Kiev, Apr 29: President Viktor Yushchenko, determined to hold an early parliamentary election despite resistance from the prime minister, vowed today to reveal moves soon to ensure the poll took place in proper conditions.

''I will soon announce decisions that will guarantee the election takes place in a calm and appropriate manner,'' Yushchenko told tens of thousands of people during an unexpected appearance at a rally backing Ukraine's opposition.

The pro-Western Yushchenko has long been at odds with Prime Minister Viktor Yanukovich and the majority in parliament backing him. He issued the second of two decrees this week dissolving the chamber and calling a new election for late June.

It was not immediately clear what measures the president might take to enforce his decree. Yanukovich, his rival from the mass 2004 ''Orange Revolution'' protests that swept him to power, has opposed the president's decree and proposed that simultaneous parliamentary and presidential elections be held.

The president appeared alongside former Prime Minister Yulia Tymoshenko, who backed the president during the 2004 upheavals but later fell out with him for a time. Today, he embraced her at length during the rally.

He blamed parliament for the crisis gripping the ex-Soviet state and pledged to do whatever was necessary to ensure a new vote to the chamber took place fairly and without disruption.

''The election will be honest and democratic with an appropriate level of organisation and international observers present. You will be able to express your will freely and honestly,'' he said in an appeal to Ukraine's 47 million people.

''I have sufficient means to ensure the preparation and staging of these elections.

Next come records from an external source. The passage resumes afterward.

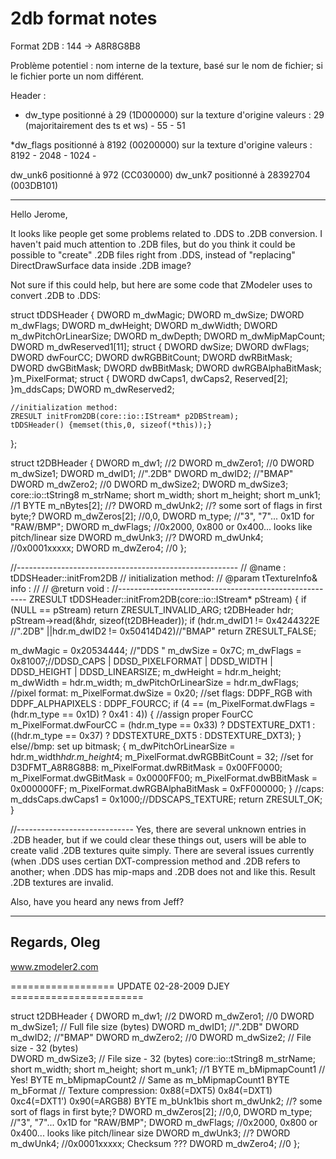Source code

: 2db format notes
================

Format 2DB :
144 -> A8R8G8B8



Problème potentiel : nom interne de la texture, basé sur le nom de fichier; si le fichier porte un nom différent.

Header :
* dw_type positionné à 29 (1D000000) sur la texture d'origine
valeurs : 29 (majoritairement des ts et ws) - 55 - 51


*dw_flags positionné à 8192 (00200000) sur la texture d'origine
valeurs : 8192 - 2048 - 1024 - 


dw_unk6 positionné à 972 (CC030000)
dw_unk7 positionné à 28392704 (003DB101)

---

Hello Jerome,
 
It looks like people get some problems related to .DDS to .2DB
conversion. I haven't paid much attention to .2DB files, but do you
think it could be possible to "create" .2DB files right from .DDS,
instead of "replacing" DirectDrawSurface data inside .2DB image?
 
Not sure if this could help, but here are some code that ZModeler
uses to convert .2DB to .DDS:
 
 
 
  struct tDDSHeader
  {
    DWORD     m_dwMagic;
    DWORD     m_dwSize;
    DWORD     m_dwFlags;
    DWORD     m_dwHeight;
    DWORD     m_dwWidth;
    DWORD     m_dwPitchOrLinearSize;
    DWORD     m_dwDepth;
    DWORD     m_dwMipMapCount;
    DWORD     m_dwReserved1[11];
    struct 
    {
      DWORD dwSize;
      DWORD dwFlags;
      DWORD dwFourCC;
      DWORD dwRGBBitCount;
      DWORD dwRBitMask;
      DWORD dwGBitMask;
      DWORD dwBBitMask;
      DWORD dwRGBAlphaBitMask;
    }m_PixelFormat;
    struct
    {
      DWORD   dwCaps1, dwCaps2, Reserved[2];
    }m_ddsCaps;
    DWORD     m_dwReserved2;
 
    //initialization method:
    ZRESULT initFrom2DB(core::io::IStream* p2DBStream);
    tDDSHeader() {memset(this,0, sizeof(*this));}
  };
 
  struct t2DBHeader
  {
    DWORD     m_dw1;          //2
    DWORD     m_dwZero1;      //0
    DWORD     m_dwSize1;
    DWORD     m_dwID1;        //".2DB"
    DWORD     m_dwID2;        //"BMAP"
    DWORD     m_dwZero2;      //0
    DWORD     m_dwSize2;
    DWORD     m_dwSize3;
    core::io::tString8  m_strName;
    short     m_width;
    short     m_height;
    short     m_unk1;         //1
    BYTE      m_nBytes[2];    //?
    DWORD     m_dwUnk2;       //? some sort of flags in first byte;?
    DWORD     m_dwZeros[2];   //0,0,
    DWORD     m_type;         //"3", "7"... 0x1D for "RAW/BMP";
    DWORD     m_dwFlags;      //0x2000, 0x800 or 0x400... looks like pitch/linear size
    DWORD     m_dwUnk3;       //?
    DWORD     m_dwUnk4;       //0x0001xxxxx;
    DWORD     m_dwZero4;      //0
  };
 
 
 
//-------------------------------------------------------
// @name : tDDSHeader::initFrom2DB
// initialization method:
// @param tTextureInfo& info             : 
//
// @return void : 
//-------------------------------------------------------
ZRESULT tDDSHeader::initFrom2DB(core::io::IStream* pStream)
{
  if (NULL == pStream)
    return ZRESULT_INVALID_ARG;
  t2DBHeader hdr;
  pStream->read(&hdr, sizeof(t2DBHeader));
  if (hdr.m_dwID1 != 0x4244322E //".2DB"
    ||hdr.m_dwID2 != 0x50414D42)//"BMAP"
    return ZRESULT_FALSE;
 
  m_dwMagic   = 0x20534444; //"DDS "
  m_dwSize    = 0x7C;
  m_dwFlags   = 0x81007;//DDSD_CAPS | DDSD_PIXELFORMAT | DDSD_WIDTH | DDSD_HEIGHT | DDSD_LINEARSIZE;
  m_dwHeight  = hdr.m_height;
  m_dwWidth   = hdr.m_width;
  m_dwPitchOrLinearSize = hdr.m_dwFlags;
  //pixel format:
  m_PixelFormat.dwSize  = 0x20;
  //set flags: DDPF_RGB with DDPF_ALPHAPIXELS : DDPF_FOURCC;
  if (4 == (m_PixelFormat.dwFlags = (hdr.m_type == 0x1D) ? 0x41 : 4))
  {
    //assign proper FourCC
    m_PixelFormat.dwFourCC = 
      (hdr.m_type == 0x33) ? DDSTEXTURE_DXT1 : 
      ((hdr.m_type == 0x37) ? DDSTEXTURE_DXT5 : DDSTEXTURE_DXT3);
  }
  else//bmp: set up bitmask;
  {
    m_dwPitchOrLinearSize = hdr.m_width*hdr.m_height*4;
    m_PixelFormat.dwRGBBitCount = 32;
    //set for D3DFMT_A8R8G8B8:
    m_PixelFormat.dwRBitMask = 0x00FF0000;
    m_PixelFormat.dwGBitMask = 0x0000FF00;
    m_PixelFormat.dwBBitMask = 0x000000FF;
    m_PixelFormat.dwRGBAlphaBitMask = 0xFF000000;
  }
  //caps:
  m_ddsCaps.dwCaps1 = 0x1000;//DDSCAPS_TEXTURE;
  return ZRESULT_OK;
}
 
//-----------------------------
Yes, there are several unknown entries in .2DB header, but if we
could clear these things out, users will be able to create valid .2DB
textures quite simply. There are several issues currently (when .DDS
uses certian DXT-compression method and .2DB refers to another; when
.DDS has mip-maps and .2DB does not and like this. Result .2DB
textures are invalid.
 
Also, have you heard any news from Jeff?
 
----------------------
Regards, Oleg
----------------------
  www.zmodeler2.com
  
  
  
================== UPDATE 02-28-2009 DJEY =======================

  struct t2DBHeader
  {
    DWORD     m_dw1;          //2
    DWORD     m_dwZero1;      //0
    DWORD     m_dwSize1;					// Full file size (bytes)
    DWORD     m_dwID1;        //".2DB"
    DWORD     m_dwID2;        //"BMAP"
    DWORD     m_dwZero2;      //0
    DWORD     m_dwSize2;					// File size - 32 (bytes)					
    DWORD     m_dwSize3;					// File size - 32 (bytes)
    core::io::tString8  m_strName;
    short     m_width;
    short     m_height;
    short     m_unk1;         //1
    BYTE      m_bMipmapCount1				// Yes!
    BYTE      m_bMipmapCount2				// Same as m_bMipmapCount1
    BYTE      m_bFormat						// Texture compression: 0x88(=DXT5) 0x84(=DXT1) 0xc4(=DXT1') 0x90(=ARGB8)
    BYTE	  m_bUnk1bis
    short     m_dwUnk2;       //? some sort of flags in first byte;?
    DWORD     m_dwZeros[2];   //0,0,
    DWORD     m_type;         //"3", "7"... 0x1D for "RAW/BMP";
    DWORD     m_dwFlags;      //0x2000, 0x800 or 0x400... looks like pitch/linear size
    DWORD     m_dwUnk3;       //?
    DWORD     m_dwUnk4;						//0x0001xxxxx; Checksum ???
    DWORD     m_dwZero4;      //0
  };
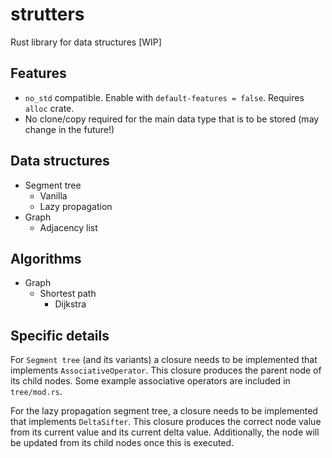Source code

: # strutters
Rust library for data structures [WIP]

## Features
- `no_std` compatible. Enable with `default-features = false`. Requires `alloc` crate.
- No clone/copy required for the main data type that is to be stored (may change in the future!)

## Data structures
- Segment tree
	- Vanilla
	- Lazy propagation
- Graph
	- Adjacency list
	
## Algorithms
- Graph
	- Shortest path
		- Dijkstra

## Specific details
For `Segment tree` (and its variants) a closure needs to be implemented that implements `AssociativeOperator`. This closure produces the parent node of its child nodes. Some example associative operators are included in `tree/mod.rs`.

For the lazy propagation segment tree, a closure needs to be implemented that implements `DeltaSifter`. This closure produces the correct node value from its current value and its current delta value. Additionally, the node will be updated from its child nodes once this is executed.
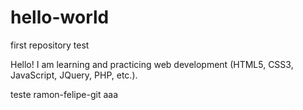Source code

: # hello-world
first repository test

Hello!
I am learning and practicing web development (HTML5, CSS3, JavaScript, JQuery, PHP, etc.).

teste ramon-felipe-git
aaa
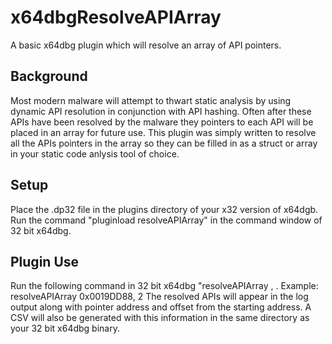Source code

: # x64dbgResolveAPIArray
A basic x64dbg plugin which will resolve an array of API pointers.

## Background
Most modern malware will attempt to thwart static analysis by using dynamic API resolution in conjunction with API hashing.
Often after these APIs have been resolved by the malware they pointers to each API will be placed in an array for future use.
This plugin was simply written to resolve all the APIs pointers in the array so they can be filled in as a struct or array in your static code anlysis tool of choice.

## Setup
Place the .dp32 file in the plugins directory of your x32 version of x64dgb.
Run the command "pluginload resolveAPIArray" in the command window of 32 bit x64dbg.

## Plugin Use
Run the following command in 32 bit x64dbg "resolveAPIArray <starting address of array>, <number of entries in array>.
Example: resolveAPIArray 0x0019DD88, 2
The resolved APIs will appear in the log output along with pointer address and offset from the starting address.
A CSV will also be generated with this information in the same directory as your 32 bit x64dbg binary.
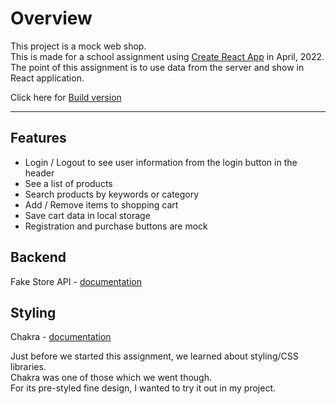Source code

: # Overview

This project is a mock web shop.<br />
This is made for a school assignment using [Create React App](https://github.com/facebook/create-react-app) in April, 2022.<br />
The point of this assignment is to use data from the server and show in React application.

Click here for [Build version](https://wondrous-banoffee-0dad94.netlify.app/)

---

## Features
- Login / Logout to see user information from the login button in the header
- See a list of products
- Search products by keywords or category
- Add / Remove items to shopping cart
- Save cart data in local storage
- Registration and purchase buttons are mock

## Backend
Fake Store API - [documentation](https://fakestoreapi.com/)

## Styling
Chakra - [documentation](https://chakra-ui.com/)

Just before we started this assignment, we learned about styling/CSS libraries.<br />
Chakra was one of those which we went though.<br />
For its pre-styled fine design, I wanted to try it out in my project.

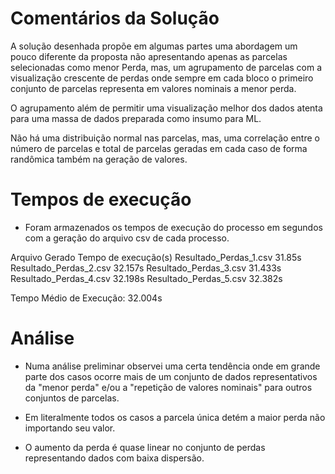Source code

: # Comentários da Solução

A solução desenhada propõe em algumas partes uma abordagem um pouco
diferente da proposta não apresentando apenas as parcelas selecionadas
como menor Perda, mas, um agrupamento de parcelas com a visualização
crescente de perdas onde sempre em cada bloco o primeiro conjunto de
parcelas representa em valores nominais a menor perda.

O agrupamento além de permitir uma visualização melhor dos dados atenta
para uma massa de dados preparada como insumo para ML.

Não há uma distribuição normal nas parcelas, mas, uma correlação entre
o número de parcelas e total de parcelas geradas em cada caso de forma 
randômica também na geração de valores.

# Tempos de execução

* Foram armazenados os tempos de execução do processo em segundos com a geração do arquivo 
csv de cada processo.

Arquivo Gerado                  Tempo de execução(s) 
Resultado_Perdas_1.csv                 31.85s
Resultado_Perdas_2.csv                 32.157s
Resultado_Perdas_3.csv                 31.433s
Resultado_Perdas_4.csv                 32.198s
Resultado_Perdas_5.csv                 32.382s     

Tempo Médio de Execução: 32.004s                      

 
# Análise

* Numa análise preliminar observei uma certa tendência onde em grande parte dos casos ocorre mais 
de um conjunto de dados representativos da "menor perda" e/ou a "repetição de valores nominais" para 
outros conjuntos de parcelas.

* Em literalmente todos os casos a parcela única detém a maior perda não importando seu valor.

* O aumento da perda é quase linear no conjunto de perdas representando dados com baixa dispersão.


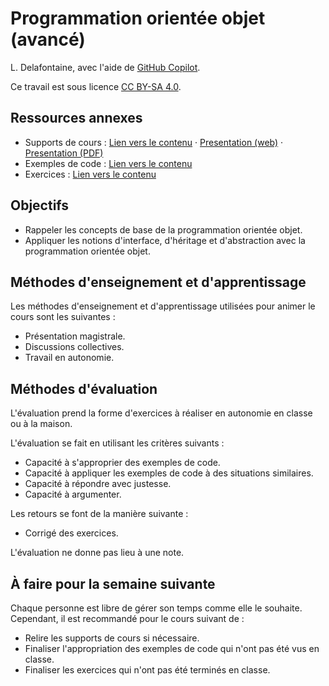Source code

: # Programmation orientée objet (avancé)

L. Delafontaine, avec l'aide de
[GitHub Copilot](https://github.com/features/copilot).

Ce travail est sous licence [CC BY-SA 4.0][licence].

## Ressources annexes

- Supports de cours : [Lien vers le contenu](./01-supports-de-cours/README.md) ·
  [Presentation (web)](https://heig-vd-progserv-course.github.io/heig-vd-progserv2-course/01.01-modalites-de-lunite-denseignement/01-supports-de-cours/index.html)
  ·
  [Presentation (PDF)](https://heig-vd-progserv-course.github.io/heig-vd-progserv2-course/01.01-modalites-de-lunite-denseignement/01-supports-de-cours/01.01-modalites-de-lunite-denseignement-presentation.pdf)
- Exemples de code : [Lien vers le contenu](./02-exemples-de-code/)
- Exercices : [Lien vers le contenu](./03-exercices/README.md)

## Objectifs

- Rappeler les concepts de base de la programmation orientée objet.
- Appliquer les notions d'interface, d'héritage et d'abstraction avec la
  programmation orientée objet.

## Méthodes d'enseignement et d'apprentissage

Les méthodes d'enseignement et d'apprentissage utilisées pour animer le cours
sont les suivantes :

- Présentation magistrale.
- Discussions collectives.
- Travail en autonomie.

## Méthodes d'évaluation

L'évaluation prend la forme d'exercices à réaliser en autonomie en classe ou à
la maison.

L'évaluation se fait en utilisant les critères suivants :

- Capacité à s'approprier des exemples de code.
- Capacité à appliquer les exemples de code à des situations similaires.
- Capacité à répondre avec justesse.
- Capacité à argumenter.

Les retours se font de la manière suivante :

- Corrigé des exercices.

L'évaluation ne donne pas lieu à une note.

## À faire pour la semaine suivante

Chaque personne est libre de gérer son temps comme elle le souhaite. Cependant,
il est recommandé pour le cours suivant de :

- Relire les supports de cours si nécessaire.
- Finaliser l'appropriation des exemples de code qui n'ont pas été vus en
  classe.
- Finaliser les exercices qui n'ont pas été terminés en classe.

[licence]:
	https://github.com/heig-vd-progserv-course/heig-vd-progserv2-course/blob/main/LICENSE.md

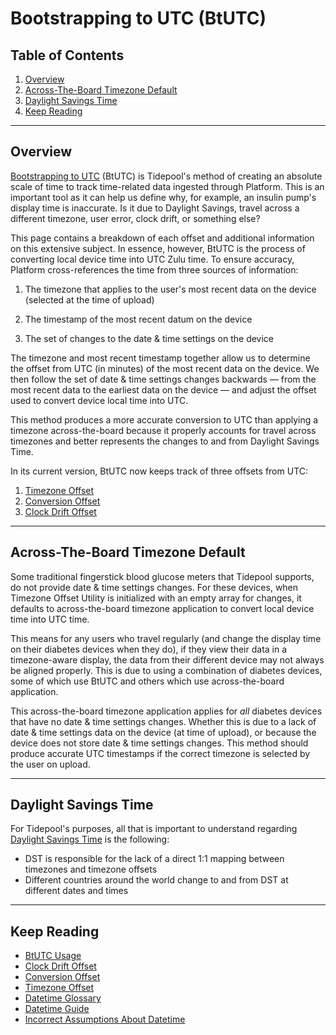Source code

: <!-- omit in toc -->
# Bootstrapping to UTC (BtUTC)

<!-- omit in toc -->
## Table of Contents

1. [Overview](#overview)
2. [Across-The-Board Timezone Default](#across-the-board-timezone-default)
3. [Daylight Savings Time](#daylight-savings-time)
4. [Keep Reading](#keep-reading)

---

## Overview

[Bootstrapping to UTC](https://github.com/tidepool-org/uploader/blob/master/lib/TimezoneOffsetUtil.js) (BtUTC) is Tidepool's method of creating an absolute scale of time to track time-related data ingested through Platform. This is an important tool as it can help us define why, for example, an insulin pump's display time is inaccurate. Is it due to Daylight Savings, travel across a different timezone, user error, clock drift, or something else?

This page contains a breakdown of each offset and additional information on this extensive subject. In essence, however, BtUTC is the process of converting local device time into UTC Zulu time. To ensure accuracy,  Platform cross-references the time from three sources of information:

1. The timezone that applies to the user's most recent data on the device (selected at the time of upload)

2. The timestamp of the most recent datum on the device

3. The set of changes to the date & time settings on the device

The timezone and most recent timestamp together allow us to determine the offset from UTC (in minutes) of the most recent data on the device. We then follow the set of date & time settings changes backwards — from the most recent data to the earliest data on the device — and adjust the offset used to convert device local time into UTC.

This method produces a more accurate conversion to UTC than applying a timezone across-the-board because it properly accounts for travel across timezones and better represents the changes to and from Daylight Savings Time.

In its current version, BtUTC now keeps track of three offsets from UTC:

1. [Timezone Offset](./btutc/timezone.md)
2. [Conversion Offset](./btutc/conversion.md)
3. [Clock Drift Offset](./btutc/clock-drift.md)

---

## Across-The-Board Timezone Default

Some traditional fingerstick blood glucose meters that Tidepool supports, do not provide date & time settings changes. For these devices, when Timezone Offset Utility is initialized with an empty array for changes, it defaults to across-the-board timezone application to convert local device time into UTC time.

This means for any users who travel regularly (and change the display time on their diabetes devices when they do), if they view their data in a timezone-aware display, the data from their different device may not always be aligned properly. This is due to using a combination of diabetes devices, some of which use BtUTC and others which use across-the-board application.

This across-the-board timezone application applies for *all* diabetes devices that have no date & time settings changes. Whether this is due to a lack of date & time settings data on the device (at time of upload), or because the device does not store date & time settings changes. This method should produce accurate UTC timestamps if the correct timezone is selected by the user on upload.

---

## Daylight Savings Time

For Tidepool's purposes, all that is important to understand regarding [Daylight Savings Time](./glossary.md#dst) is the following:

* DST is responsible for the lack of a direct 1:1 mapping between timezones and timezone offsets
* Different countries around the world change to and from DST at different dates and times

---

## Keep Reading

* [BtUTC Usage](./btutc/usage.md)
* [Clock Drift Offset](./btutc/clock-drift.md)
* [Conversion Offset](./btutc/conversion.md)
* [Timezone Offset](./btutc/timezone.md)
* [Datetime Glossary](./glossary.md)
* [Datetime Guide](../datetime.md)
* [Incorrect Assumptions About Datetime](./assumptions.md)
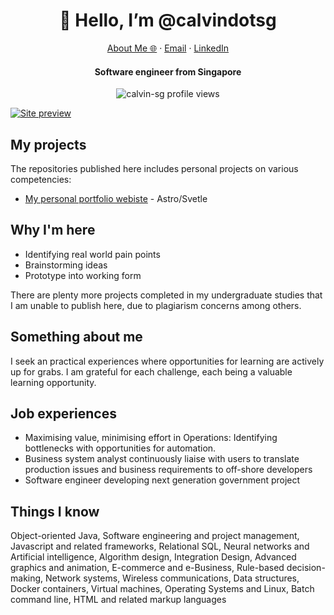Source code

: <p align="center">
  <h1 align="center">👋 Hello, I’m @calvindotsg</h1>
</p>
<p align="center">
    <a href="https://calvin.sg">About Me 🌐</a>
    ·
    <a href="mailto:hello@calvin.sg">Email</a>
    ·
    <a href="https://www.linkedin.com/in/calvin-loh/">LinkedIn</a>
</p>
<p align="center">
  <h4 align="center">Software engineer from Singapore</h4>
</p>

<p align="center"> 
  <img align="center" src="https://komarev.com/ghpvc/?username=calvin-sg" alt="calvin-sg profile views" />
</p>

[![Site preview](/assets/hero.gif)](https://calvin.sg/)

## My projects
The repositories published here includes personal projects on various competencies:
- [My personal portfolio webiste](https://calvin.sg/) - Astro/Svetle

## Why I'm here
- Identifying real world pain points
- Brainstorming ideas
- Prototype into working form  

There are plenty more projects completed in my undergraduate studies that I am unable to publish here, due to plagiarism concerns among others.

## Something about me
I seek an practical experiences where opportunities for learning are actively up for grabs. I am grateful for each challenge, each being a valuable learning opportunity.

## Job experiences
- Maximising value, minimising effort in Operations: Identifying bottlenecks with opportunities for automation.
- Business system analyst continuously liaise with users to translate production issues and business requirements to off-shore developers
- Software engineer developing next generation government project

## Things I know
Object-oriented Java, Software engineering and project management, Javascript and related frameworks, Relational SQL, Neural networks and Artificial intelligence, Algorithm design, Integration Design, Advanced graphics and animation, E-commerce and e-Business, Rule-based decision-making, Network systems, Wireless communications, Data structures, Docker containers, Virtual machines, Operating Systems and Linux, Batch command line, HTML and related markup languages

<!---
- 💞️ I’m looking to collaborate on ...
- 📫 How to reach me ...
calvin-sg/calvin-sg is a ✨ special ✨ repository because its README.md (this file) appears on your GitHub profile.
You can click the Preview link to take a look at your changes.
--->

I will overcome any criminal sabotage. Any failure to act will be brought to account.''

PM Wants Fresh Talks

Yanukovich had earlier issued a call for fresh talks and was less forthright in calling for simultaneous elections. Any such decision could be reached through a political deal, he said.

''If we sit down and come to the conclusion that elections are truly necessary, then such a decision will be taken,'' he told a briefing.

''But the approach must be different. This must be done not on the basis of the constitution, but on the basis of political consultations and an agreement.'' He demanded an immediate end to ''pressure'' he said had been exerted on courts, election officials and the security forces.

Yanukovich's allies have asked the Constitutional Court to rule on the legality of the latest decree. The court had been considering the earlier decree, now considered annulled.

The rivals differ on the future path to be taken by Ukraine.

Yushchenko sees eventual membership of NATO and the European Union as a key policy plank. Yanukovich, beaten by Yushchenko in the re-run of a rigged 2004 election, is closer to Moscow.

Yanukovich, who was appointed prime minister after his party came first in the last parliamentary poll, barely a year ago, told NATO officials within weeks that low public support for the alliance in Ukraine ruled out fast-track membership.

Yushchenko rejects any notion of a new presidential poll. He dissolved parliament on the grounds that Yanukovich, who controls 260 of 450 votes in the chamber, was illegally enticing his allies to join the governing coalition.

Unlike 2004, when the West backed Yushchenko over the rigged vote, the European Union and United States have not taken sides.